> [Study text]
---+---

# [SOLVED] Hey Guys



## RobbyJK (Oct 25, 2007)

I just got vontage and i have heard that it has a firewall with it. I didnt install anything but im not shure if the adapter acts like a firewall? But anyways i just dont want this to interfere with my zonealarm firewall because i know that you shouldnt have two firewalls does anyone know anything about this?


----------



## johnwill (Sep 26, 2002)

*Re: Hey Guys*

You should provide the make/model of the Vonage adapter, as well as exactly how it's connected in your network. A hardware firewall won't affect ZA in any case.


----------



## RobbyJK (Oct 25, 2007)

*Re: Hey Guys*



johnwill said:


> You should provide the make/model of the Vonage adapter, as well as exactly how it's connected in your network. A hardware firewall won't affect ZA in any case.


there is a cord from my modem to the adaptor and the adaptor is connected to my pc the phone is connected to the adaptor it is a motorola
vt2142-vd:laugh::normal::4-dontkno


----------



## johnwill (Sep 26, 2002)

*Re: Hey Guys*

Are you having any problems? I don't see anything about that configuration that should be an issue.


----------



## RobbyJK (Oct 25, 2007)

*Re: Hey Guys*

no i didnt say that i was having problems i just needed to know if the firewall that is in the adaptor would effect my zonealarm firewall? You guys tell me to not run two friewalls so i was just checking!


----------



## johnwill (Sep 26, 2002)

*Re: Hey Guys*

A hardware and software firewall is not an issue, and that happens with anyone that has a broadband router. In other words, millions of people. :grin:


----------



## RobbyJK (Oct 25, 2007)

*Re: Hey Guys*

Ok thank Thas all I needed to know! Im sorry i just dont understand that kind of stuff at all. Im not very advanced pc user thats why i am thankfull for you guys! So thank youray:

Rob


----------



## johnwill (Sep 26, 2002)

*Re: Hey Guys*

No sweat, that's why we're here. :smile:


----------

---+---

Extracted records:
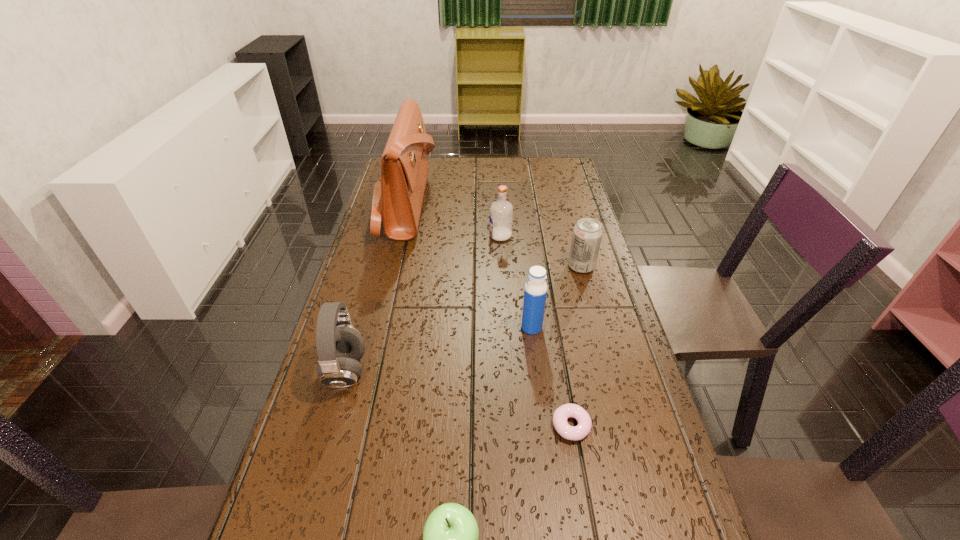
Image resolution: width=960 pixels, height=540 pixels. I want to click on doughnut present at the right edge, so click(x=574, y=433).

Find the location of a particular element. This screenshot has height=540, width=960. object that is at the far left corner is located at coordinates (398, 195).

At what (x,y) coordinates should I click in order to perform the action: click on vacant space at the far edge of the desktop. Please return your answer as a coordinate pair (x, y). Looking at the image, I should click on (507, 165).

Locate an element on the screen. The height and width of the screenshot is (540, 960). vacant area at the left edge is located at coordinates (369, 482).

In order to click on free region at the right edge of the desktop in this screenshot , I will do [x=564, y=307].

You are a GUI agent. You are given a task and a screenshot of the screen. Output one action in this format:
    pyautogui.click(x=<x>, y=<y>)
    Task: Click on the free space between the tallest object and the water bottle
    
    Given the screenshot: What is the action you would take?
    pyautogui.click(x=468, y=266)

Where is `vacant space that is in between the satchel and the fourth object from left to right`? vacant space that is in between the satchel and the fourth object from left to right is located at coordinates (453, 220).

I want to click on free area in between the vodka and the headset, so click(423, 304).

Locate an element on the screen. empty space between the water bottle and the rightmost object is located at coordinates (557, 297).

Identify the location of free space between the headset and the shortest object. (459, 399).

---+---

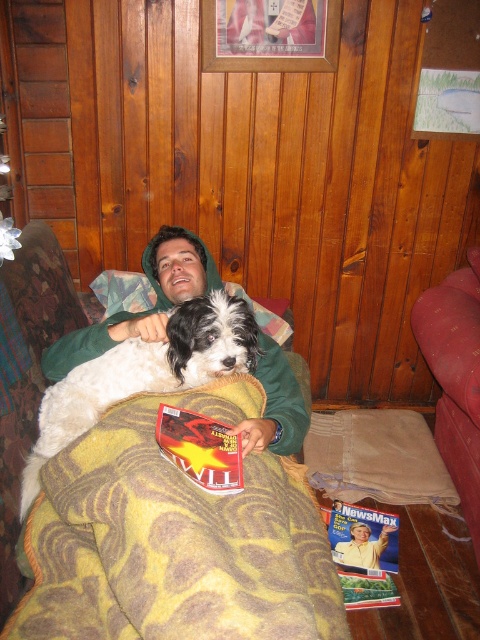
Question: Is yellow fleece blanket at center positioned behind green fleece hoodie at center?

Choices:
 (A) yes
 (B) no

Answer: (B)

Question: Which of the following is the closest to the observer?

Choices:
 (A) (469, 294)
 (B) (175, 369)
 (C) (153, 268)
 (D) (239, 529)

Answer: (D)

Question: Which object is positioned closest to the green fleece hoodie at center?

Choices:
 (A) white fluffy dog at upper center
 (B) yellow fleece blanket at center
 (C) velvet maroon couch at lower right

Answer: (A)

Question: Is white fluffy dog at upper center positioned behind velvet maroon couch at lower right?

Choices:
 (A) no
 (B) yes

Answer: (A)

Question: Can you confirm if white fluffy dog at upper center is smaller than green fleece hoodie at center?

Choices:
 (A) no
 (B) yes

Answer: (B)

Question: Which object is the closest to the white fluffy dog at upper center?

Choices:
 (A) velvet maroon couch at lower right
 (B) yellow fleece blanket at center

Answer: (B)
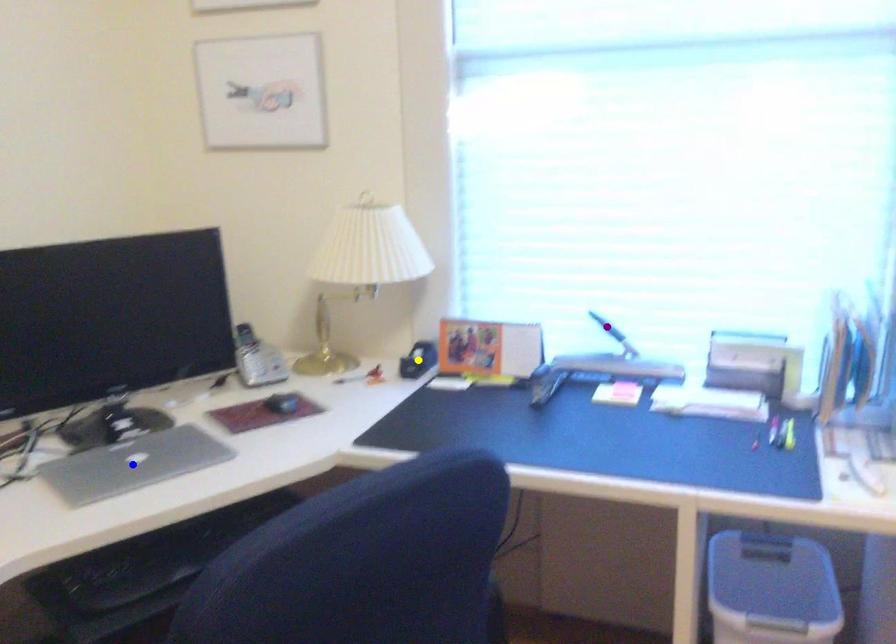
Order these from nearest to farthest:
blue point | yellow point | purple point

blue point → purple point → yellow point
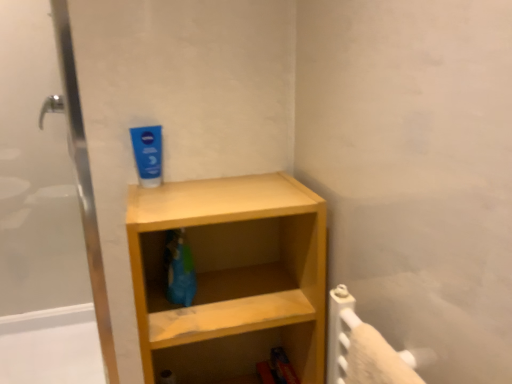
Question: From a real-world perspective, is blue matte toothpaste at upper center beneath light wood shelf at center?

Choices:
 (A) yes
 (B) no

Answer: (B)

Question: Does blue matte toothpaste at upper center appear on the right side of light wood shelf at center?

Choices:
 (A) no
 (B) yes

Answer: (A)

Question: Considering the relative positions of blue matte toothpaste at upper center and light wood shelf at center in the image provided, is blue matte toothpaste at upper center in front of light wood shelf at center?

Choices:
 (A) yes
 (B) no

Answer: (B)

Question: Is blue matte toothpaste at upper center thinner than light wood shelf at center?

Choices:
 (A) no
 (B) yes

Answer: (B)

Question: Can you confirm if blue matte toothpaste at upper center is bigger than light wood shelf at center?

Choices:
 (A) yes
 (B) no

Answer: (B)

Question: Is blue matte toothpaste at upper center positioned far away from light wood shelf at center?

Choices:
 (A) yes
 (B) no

---+---

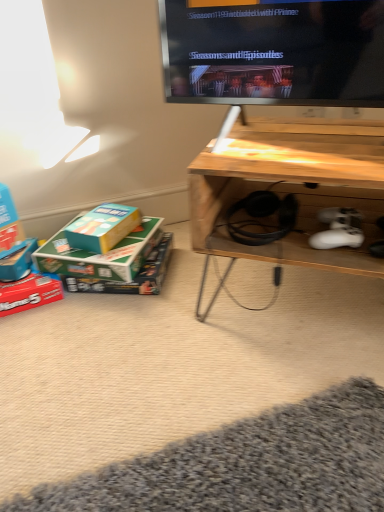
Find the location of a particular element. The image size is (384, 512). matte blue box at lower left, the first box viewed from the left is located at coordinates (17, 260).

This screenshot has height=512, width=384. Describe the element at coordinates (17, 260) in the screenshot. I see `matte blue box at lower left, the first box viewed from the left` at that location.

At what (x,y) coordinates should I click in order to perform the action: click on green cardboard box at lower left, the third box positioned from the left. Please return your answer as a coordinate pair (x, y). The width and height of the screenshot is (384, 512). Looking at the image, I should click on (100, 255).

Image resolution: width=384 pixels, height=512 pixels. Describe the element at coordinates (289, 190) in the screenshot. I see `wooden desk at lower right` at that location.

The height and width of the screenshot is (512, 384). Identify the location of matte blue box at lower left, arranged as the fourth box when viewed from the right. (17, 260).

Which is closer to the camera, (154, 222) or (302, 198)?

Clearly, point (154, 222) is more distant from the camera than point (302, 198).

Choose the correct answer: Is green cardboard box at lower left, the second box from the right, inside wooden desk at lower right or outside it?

---+---

> [What you have to do] Rewrite the firewall thread from "Are you having" up to and including "was just checking!", putting "setup" wherever "configuration" appears. These items come from a separate source and have no connection to the thread.

> [Completed task]
Are you having any problems? I don't see anything about that setup that should be an issue.


----------



## RobbyJK (Oct 25, 2007)

*Re: Hey Guys*

no i didnt say that i was having problems i just needed to know if the firewall that is in the adaptor would effect my zonealarm firewall? You guys tell me to not run two friewalls so i was just checking!